Spring Soup — Spinach, Garlic & Lemon Detox Soup — Cozy, Reliable, Weeknight-Ready

Quick Facts

Time: 20 minutes • Yield: 4 bowls • Skill: Beginner • Method: One-pot simmer & blend • Diet: Vegetarian, GF, DF-friendly

Introduction

Spring Soup means bright flavor, light texture, and dinner that doesn’t weigh you down. This Spinach, Garlic & Lemon Detox Soup leans on pantry staples—stock, greens, garlic, a squeeze of citrus—to deliver a clean, emerald bowl in minutes. The flavor is lemon-forward and herby with soft garlic warmth; the texture is smooth and velvety, the kind of soup that’s equally at home in your Sunday Soup routine or your weeknight dash. It slots right into Spring Vegetable Soup planning and your collection of Vegetarian Soups, especially when you need Spring Soups Recipes that feel fresh but familiar. Keep it simple, or dress it up with a yogurt swirl and a pinch of chili.

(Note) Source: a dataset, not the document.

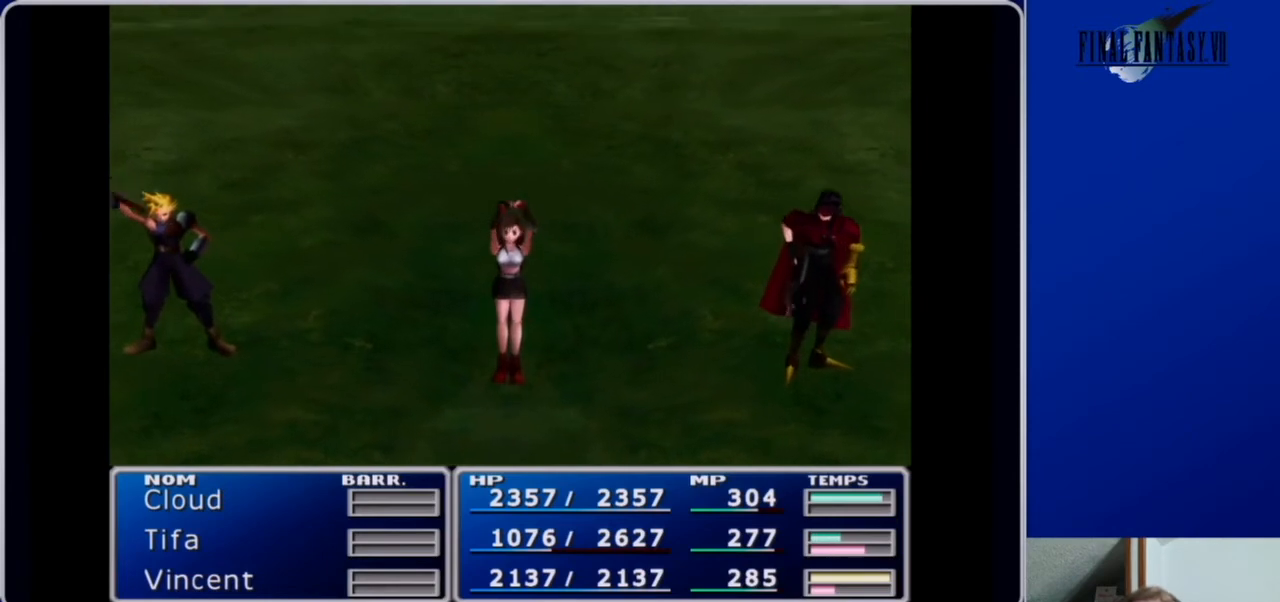
{"buttons": [], "left_stick": "center", "right_stick": "center", "events": []}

For a full lineup of light, lemon-forward bowls, check out my Spring Soup Recipes.

Why You’ll Love It

  • Weeknight-easy: Straightforward steps; done in 20.
  • Flexible: Works with fresh or frozen spinach.
  • Balanced flavor: Acid + savor + subtle heat if you like.
  • Great leftovers: Stays vibrant and reheats smoothly.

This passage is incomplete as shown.